• TEXT SEGMENT:
===
As already indicated in the text above, we have a not-entirely-random sample of some 200 names, representing a subsample of a larger population of possibly 1000-2500 unique individuals.
I will approximate the problem as several independent binomial distributions for each case of "fought/fought not Custer/Reno/both".
For a more mathematically rigorous analysis the multivariate hypergeometric or multinomial distributions might be preferable, but that would be most likely beyond the scope of our little forum here.
Especially as the standard binomial distribution will be a good approximation in the case of the Sioux, and a not-quite-so-good, but likely erring on the high side approximation for the Cheyenne.
For the binomial distribution we get a standard variation of
\sigma = \sqrt{n*p*(1-p)},
where n is our sample size, and p the probability for a positive result.
An Example:
With n=112 Sioux names known to have fought Custer, out of a totality of 152 Sioux names, we get a probability p= 112/152=0.737, yielding a standard deviation of
\sigma = 4.66
This means that mathematically, could we repeatedly draw 152 names out of a box that contained all the Sioux warrior names that fought at the LBH, with a probability of about 68% our result would be between 107.34 and 116.66 times "fought Custer". Obviously there are no 1/3 names, so its more appropriate to use about 70% probability for a result between 107 and 117 that fought Custer.
(This is not exactly correct. Strictly speaking, the true, unknown value lies within +/-4.66 of our 112 with a probability of 68%)
If you want a higher probability, you need to extend the confidence interval.
For 2 * \sigma you get a probability of about 95%, and that's what I have used.
......
Okay, when actually formulating that stuff, it gets lengthier and lengthier, and I suspect nobody is still with me here anyway ... ?
So unless there is explicit demand, i will mostly cut it here
......
With one exception, the approximation used for calculating the compound errors of the final ratios given at the top of the post.
This is the approximation used by pretty much anyone evaluating error propagation for any practical purpose:
\sigma_f =\sqrt{\sum_{i=1}^n (\frac{\partial f}{\partial x_i})^2 {\sigma_i}^2}
for more details and examples:
en.wikipedia.org/wiki/Propagation_of_uncertainty
===
• EXCERPTED DATA:
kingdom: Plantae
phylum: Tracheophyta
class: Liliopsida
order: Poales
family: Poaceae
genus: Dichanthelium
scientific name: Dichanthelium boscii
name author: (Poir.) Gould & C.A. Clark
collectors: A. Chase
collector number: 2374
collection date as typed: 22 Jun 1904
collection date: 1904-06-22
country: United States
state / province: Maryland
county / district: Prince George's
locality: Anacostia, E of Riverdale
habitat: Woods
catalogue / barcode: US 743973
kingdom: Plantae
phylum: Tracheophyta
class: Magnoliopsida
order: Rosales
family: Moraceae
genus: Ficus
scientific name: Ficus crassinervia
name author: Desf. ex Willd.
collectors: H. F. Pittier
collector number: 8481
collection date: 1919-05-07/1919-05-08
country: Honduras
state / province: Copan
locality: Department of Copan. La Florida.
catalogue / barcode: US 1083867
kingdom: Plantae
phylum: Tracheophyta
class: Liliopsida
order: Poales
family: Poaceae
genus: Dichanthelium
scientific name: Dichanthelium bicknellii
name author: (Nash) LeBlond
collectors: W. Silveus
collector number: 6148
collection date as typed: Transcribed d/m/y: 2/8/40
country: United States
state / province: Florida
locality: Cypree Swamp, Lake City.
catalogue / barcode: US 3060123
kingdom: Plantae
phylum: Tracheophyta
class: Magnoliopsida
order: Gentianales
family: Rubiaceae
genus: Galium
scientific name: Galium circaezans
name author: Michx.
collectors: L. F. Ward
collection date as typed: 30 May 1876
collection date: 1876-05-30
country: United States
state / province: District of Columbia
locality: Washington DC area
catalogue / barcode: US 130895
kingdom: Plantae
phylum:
===
• TO DO:
a: In the forum post about the sample of Sioux and Cheyenne names, what probability does the writer say an interval of 2 * \sigma gives?
b: Copy the forum post about the name sample between "So unless there" and "of the post.", inclusive.

• ANSWERS TO EACH TASK:
a: About 95%.

b:
So unless there is explicit demand, i will mostly cut it here
......
With one exception, the approximation used for calculating the compound errors of the final ratios given at the top of the post.